Confused? Well, it's an inside shout out made by Namco. You have a Kei Nagase as your wingman in AC 2 (set in 1998) and 5 (2010), a plane you have to escort in 4 (2005) is piloted by a flight attendant named Nagase, and there is another Kei Nagase that joins Ouroboros in 3 (2045). And a character in Ridge Racer is called Reiko Nagase and is AC2 Nagase's sister. So, we have at least three Kei Nagase or Edge is a time lord.
What's the policy regarding the recruitment of Sues? Just for future reference, of course.
There are a bunch of reformed Sues who are PPC agents.
~Neshomeh
It created a lot of squiffy precedent back in '03 (wow, it's been eight years?) and I haven't done much with them in that time. It sounds cool, then you retcon it, then you retcon the retcon, and then you retcon it all into oblivion and forget how you made it work in the first place.
(I'd keep Alec, though, he makes a wonderful agent.)
Meaning, it wouldn't be the first time someone declared their stuff noncanon due to controversy. So, if you really want to, notes can be made on the wiki and such.
Alec could get by on the carbon copy clause, like the badfic copies. I think Suicide's excuse in-continuity is that he was originally resurrected by a group called the Society of Literary Rescue, not us, and the Flowers weren't exactly going to turn down warm, homicidal bodies. (I'm not sure his wiki page says as much, though. I should fix that.)
Or we can just continue to shrug and say "Yeah, we don't really do that anymore." Either way. {= )
~Neshomeh, who notes that all group projects have stumbling points, and we seem to have happily gotten back up and moved on.
It's always made me uncomfortable, even if it's just bit characters or extras from movieverse fics - bits from a badfic, yes, but anything that's part of original canon just makes me twitchy. So I'd rather you didn't.

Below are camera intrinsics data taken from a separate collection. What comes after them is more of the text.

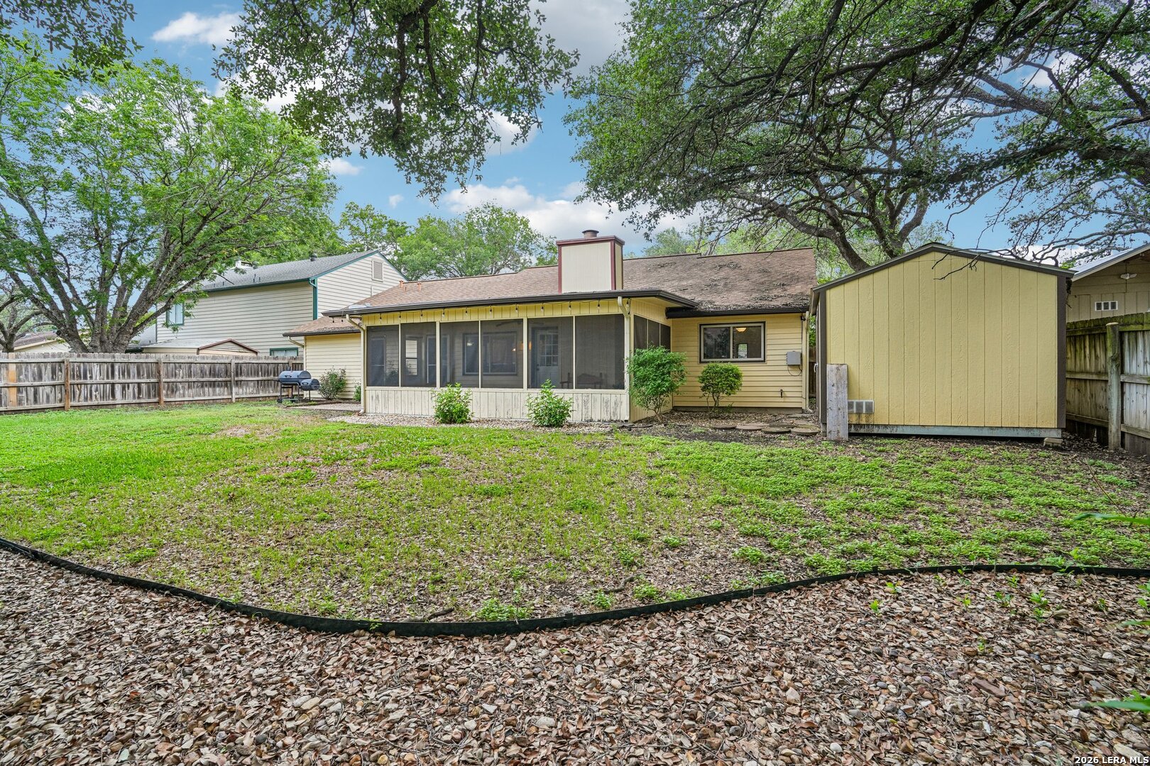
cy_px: 383
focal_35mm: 16
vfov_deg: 73.7
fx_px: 511
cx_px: 575
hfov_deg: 96.7
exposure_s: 1/90
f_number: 8
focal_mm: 16
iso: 200
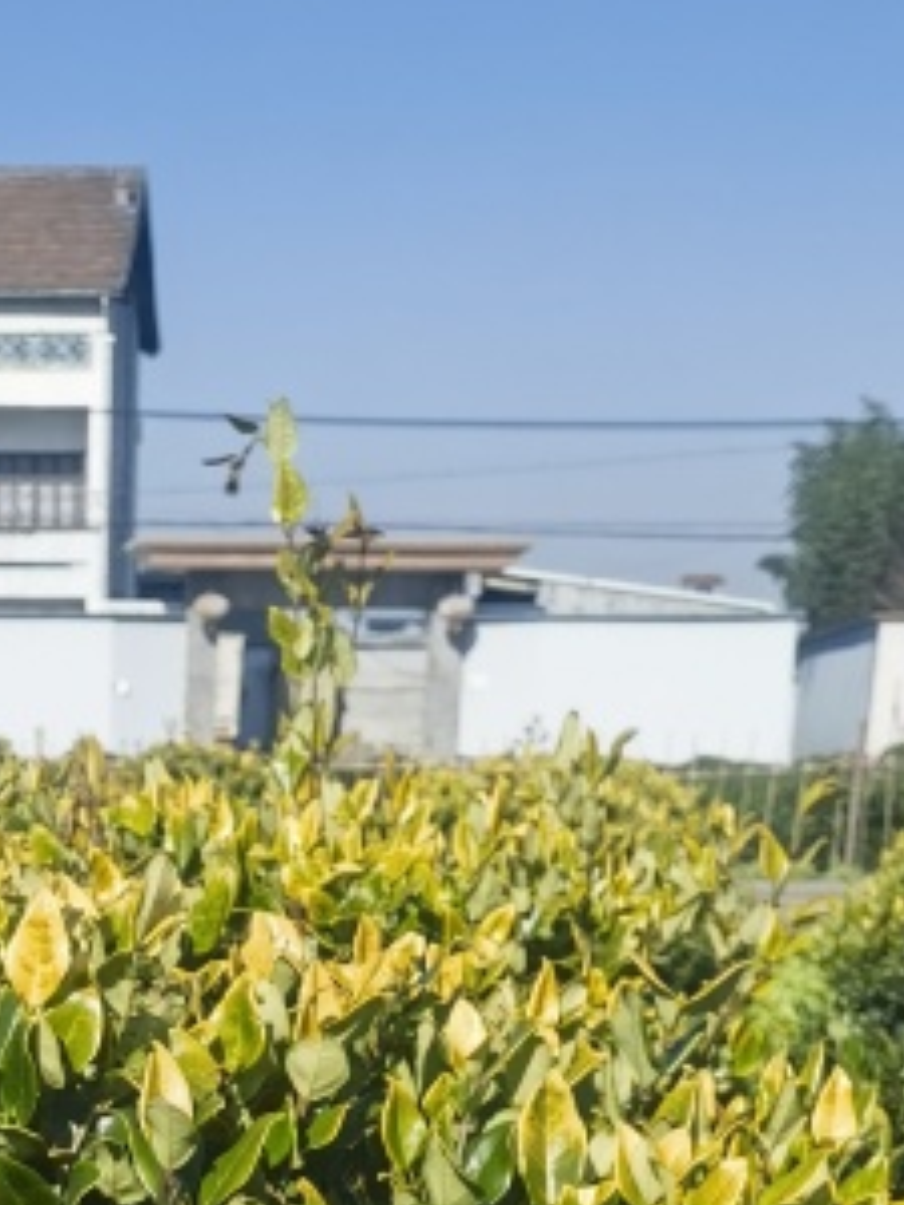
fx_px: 3343
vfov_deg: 17.7
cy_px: 1946
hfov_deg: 15.1
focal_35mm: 96
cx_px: 8
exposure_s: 1/3413
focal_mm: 6.67
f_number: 1.9
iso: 50
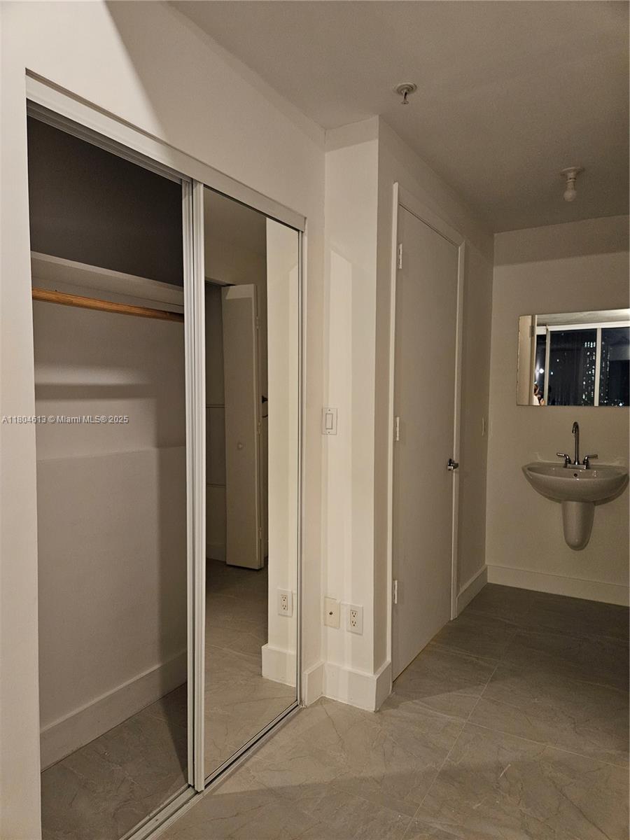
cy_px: 420
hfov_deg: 58.9
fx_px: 558
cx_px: 315
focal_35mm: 23
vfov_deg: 73.9
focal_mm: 5.4
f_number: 1.8
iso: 500
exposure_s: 1/40
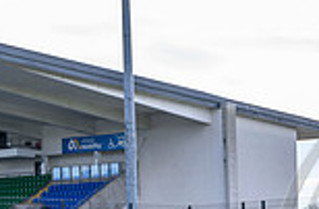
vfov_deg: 9.8
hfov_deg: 14.0
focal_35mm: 135
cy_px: 299
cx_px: 525
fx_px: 1190
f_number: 5
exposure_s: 1/640
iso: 200
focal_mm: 33.5
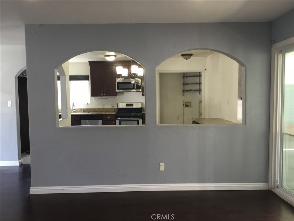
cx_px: 147
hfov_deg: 58.4
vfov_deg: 45.4
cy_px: 110
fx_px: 263
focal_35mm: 31
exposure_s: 1/30
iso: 64
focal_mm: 3.3
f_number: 2.4
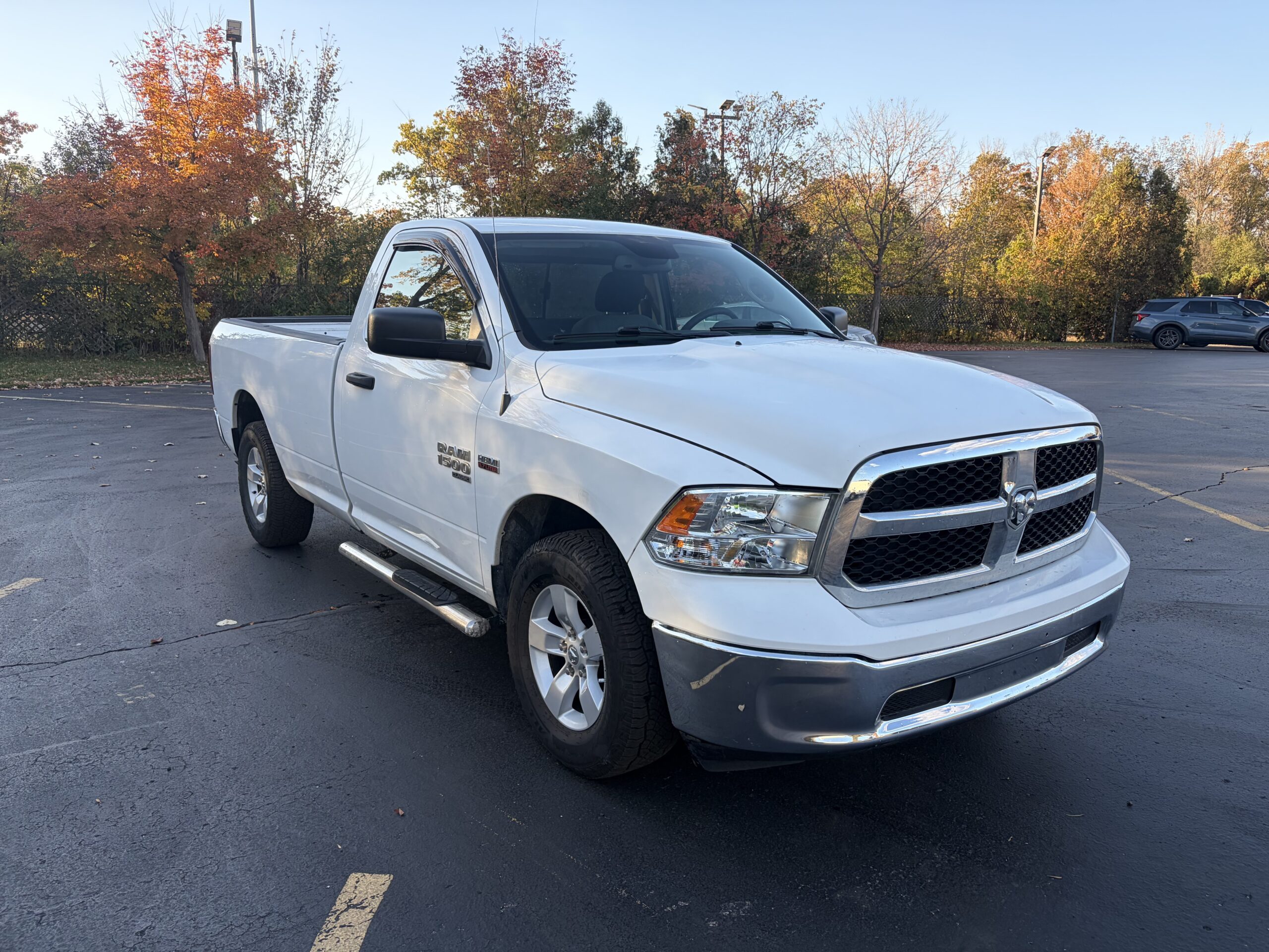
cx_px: 634
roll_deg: -1.3
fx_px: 953
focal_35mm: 26
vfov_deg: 53.1
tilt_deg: -10.3
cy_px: 476
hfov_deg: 67.3
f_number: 1.6
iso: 64
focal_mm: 5.96
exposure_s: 1/791
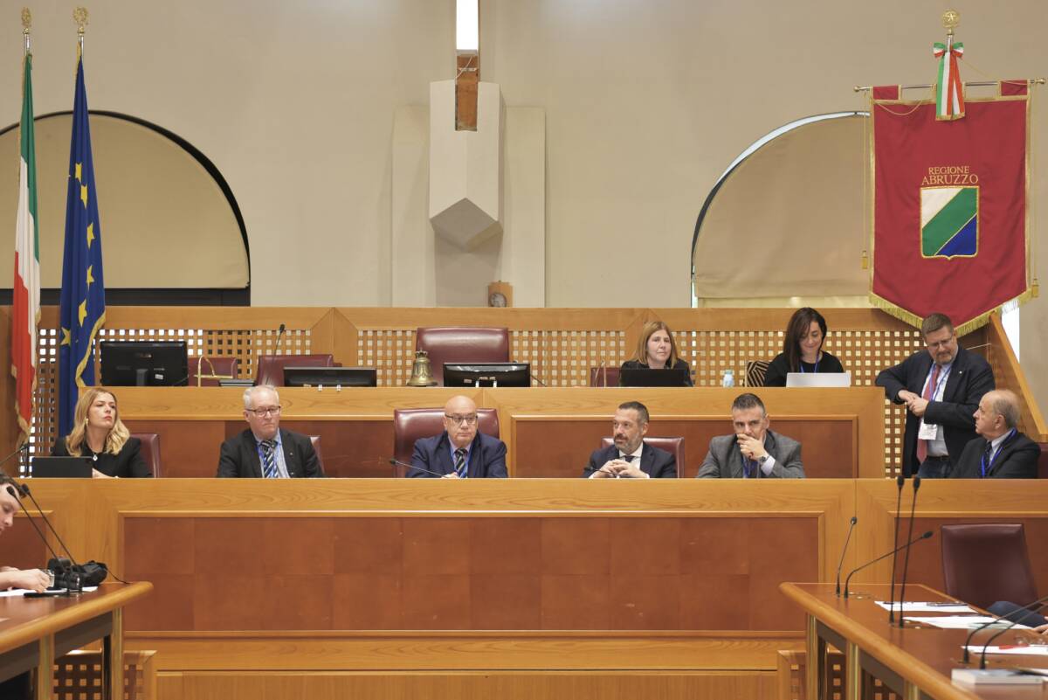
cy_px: 350
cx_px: 524
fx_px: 2038
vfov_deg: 19.5
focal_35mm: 70
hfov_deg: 28.8
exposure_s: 1/125
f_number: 3.2
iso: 1000
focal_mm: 70
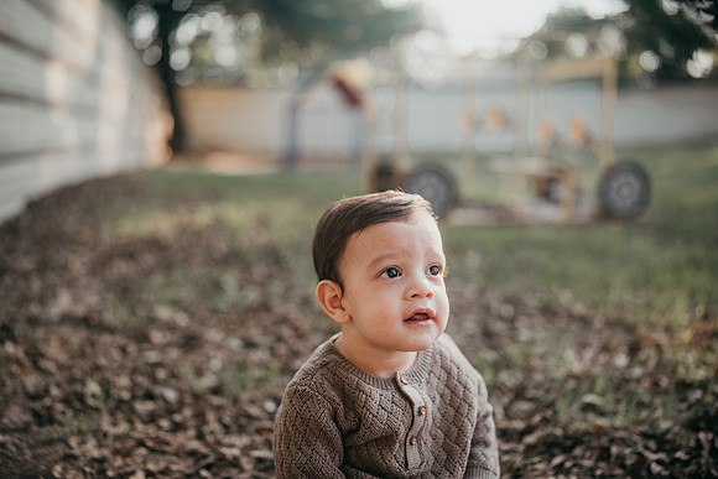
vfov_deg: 37.9
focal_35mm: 35
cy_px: 240
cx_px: 359
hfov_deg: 54.4
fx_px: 698
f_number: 1.6
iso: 64
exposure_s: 1/1600
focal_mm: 35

Although it has been done before (Agent Suicide, anyone?) I think it should generally not be recommended, for the reasons mentioned by Dann and Phobos.
Elcalion
Also, there's the possibility of an in-Canon afterlife - in Lord of the Rings, at least, there's very definitely stuff that happens after death, and you'd be yanking the canons out of that.
I think that recruiting dead canon characters is something that should not be allowed. It has always seemed to me that recruiting such a character is akin to something a Suethor would do. They don't like that the character is dead so they resurrect them to be in their stories. It breaks that character's personal canon.
I am not saying that you could not pull it off and write it well; you very probably could. I am just saying that it makes me uncomfortable to have agents running around that break canon simply by living.
-Phobos
... the canons are still needed for their story. Even the dead ones. I like the idea as it was proposed in the Thursday Next novels, that canon characters continuously act out the story. If you take a canon away from that, the story will have a hole in it 'cause they can't play their part anymore. (Also it means canons aren't really dead; every reread already resurrects them.)
Anyway, that's the idea I have for a Thursday Next fanfic where I accidentally set Mr Rochester free in modern day London.